The rules for ordering mana symbols has changed over the years. The current ordering scheme has been established with Khans of Tarkir (2014) and formalized with the Dominaria Oracle update (2018)

Apart from Ruhan of the Fomori, there is also Numot, the Devastator and Lightning Angel with a URW mana cost but with the old RWU ordering. All 3 of them were printed before Khans of Tarkir.

According to this Ask Wizards, which specifically mentions Lightning Angel, there had already been 3 ordering systems by 2004. The ordering on 3-color mana costs with "color plus both its enemy colors" like on Lightning Angel (nowadays known as wegdes) was internally consistent, but essentially an arbitrary decision by one designer.

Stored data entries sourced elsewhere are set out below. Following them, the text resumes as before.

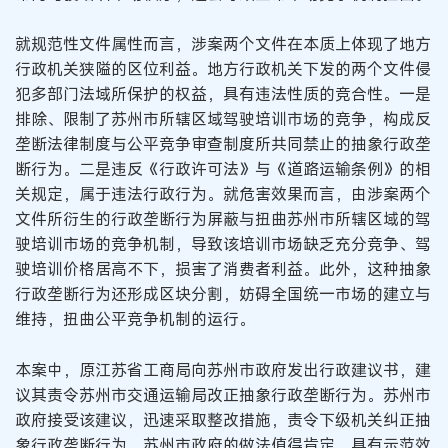
就规范性文件属性而言，涉案两个文件在本质上体现了地方
行政机关狭隘的区位利益。地方行政机关下发的两个文件侵
犯多部门法域所保护的权益，具有违法性质的竞合性。一是
排除、限制了苏州市所辖区域驾驶培训市场的竞争，构成反
垄断法律制度与公平竞争审查制度所共同禁止的抽象行政垄
断行为。二是违反《行政许可法》与《道路运输条例》的相
关规定，属于违法行政行为。就危害效果而言，由涉案两个
文件所衍生的行政垄断行为屏蔽与扭曲苏州市所辖区域的驾
驶培训市场的竞争机制，导致该培训市场缺乏充分竞争、驾
驶培训价格居高不下，损害了消费者利益。此外，这种抽象
行政垄断行为还形成区块分割，妨碍全国统一市场的建立与
维持，扭曲公平竞争机制的运行。
本案中，原江苏省工商局向苏州市政府发出行政建议书，建
议其责令苏州市交通运输局改正抽象行政垄断行为。苏州市
政府接受该建议，迅速采取整改措施，责令下级机关纠正抽
象行政垄断行为。苏州市政府的做法值得肯定，具有示范效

"Then came the Apocalypse 'wedge' cards. Our system breaks down when you're trying to order two friendly colors and their common enemy, and Apocalypse has five rares with mana costs that fall into that category. For Lightning Angel's mana cost, 1RWU and 1WUR are equally valid options. In the end, I decided to put the enemy color pair first.

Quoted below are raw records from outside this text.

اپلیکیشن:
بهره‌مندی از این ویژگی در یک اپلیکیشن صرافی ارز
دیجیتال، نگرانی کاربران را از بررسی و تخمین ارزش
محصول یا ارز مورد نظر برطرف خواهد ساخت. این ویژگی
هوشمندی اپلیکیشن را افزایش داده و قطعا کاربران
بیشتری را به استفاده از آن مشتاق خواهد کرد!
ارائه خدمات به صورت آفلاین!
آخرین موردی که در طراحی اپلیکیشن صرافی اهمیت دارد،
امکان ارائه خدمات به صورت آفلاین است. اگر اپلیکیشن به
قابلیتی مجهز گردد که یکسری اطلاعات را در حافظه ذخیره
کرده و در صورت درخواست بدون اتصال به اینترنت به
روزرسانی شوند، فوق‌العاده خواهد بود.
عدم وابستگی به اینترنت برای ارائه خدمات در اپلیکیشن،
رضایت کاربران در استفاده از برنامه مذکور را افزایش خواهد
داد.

Khans of Tarkir (2014) officially named color wedges, which made URW the Jeskai wedge. The ordering of mana symbols was formalized in the Dominaria Oracle Changes update:

With Khans of Tarkir, we changed the order of mana symbols when one color meets its two enemies.

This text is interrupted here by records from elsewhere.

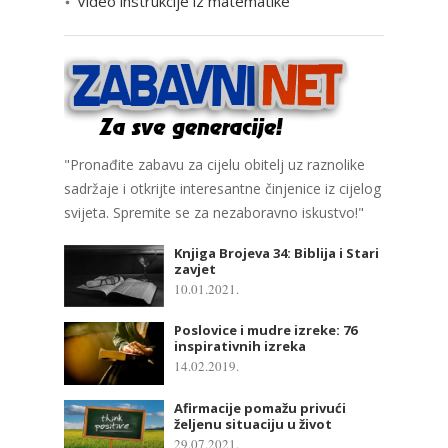
Video instrukcije iz matematike
"Pronađite zabavu za cijelu obitelj uz raznolike
sadržaje i otkrijte interesantne činjenice iz cijelog
svijeta. Spremite se za nezaboravno iskustvo!"
Knjiga Brojeva 34: Biblija i Stari
zavjet
10.01.2021.
Poslovice i mudre izreke: 76
inspirativnih izreka
14.02.2019.
Afirmacije pomažu privući
željenu situaciju u život
29.07.2021.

Up until then, the color facing its enemies came first, followed by its enemies in the standard two-color order. For example, Lightning Angel's cost was 1RWU.

Khans of Tarkir reordered these by putting the solitary color in the middle, paired up with its enemies in standard two-color order. For example, Jeskai Ascendancy's cost is URW.

In the color wheel, the colors next to each other are called allies, while ones separated by another color are enemies. To sort the symbols in a mana cost, it’s considered aesthetically pleasing and helpful for Limited gameplay to arrange them in such a way that either all pairs of neighboring symbols are allies, or all are enemies, and that they always go around the color wheel in the same direction. This rule results in unique orderings of combinations of up to three colors. For four or five, both options are possible, it was decided to prefer allied chains.

If you’d like to sort a mana cost the way Wizards do, look at the image below and find a sequence that includes the necessary colors and no others, following either the pentagon (allied colors) or the star (enemies). The clockwise direction will tell you the ordering.

The effect on gameplay is mostly when drafting a set with a high quantity of three-color cards. In a set with “shard” combinations (e. g. WUB, two allied pairs and one enemy pair) the two-color cards will tend to favor allied pairs, while “wedges” (e. g. URW, two pairs of enemies and an allied one) will be found in sets with enemy-colored two-color cards. Wizards prefer to design sets this way so three-color cards are compatible with a greater portion of other cards in the set. The arrangement of colors in the mana cost helps identify such compatibility at a glance (e. g. a deck with GUR cards will also contain GU and UR cards but not RG, so it makes sense to arrange the GUR symbols in a way that emphasizes the GU and UR subsets).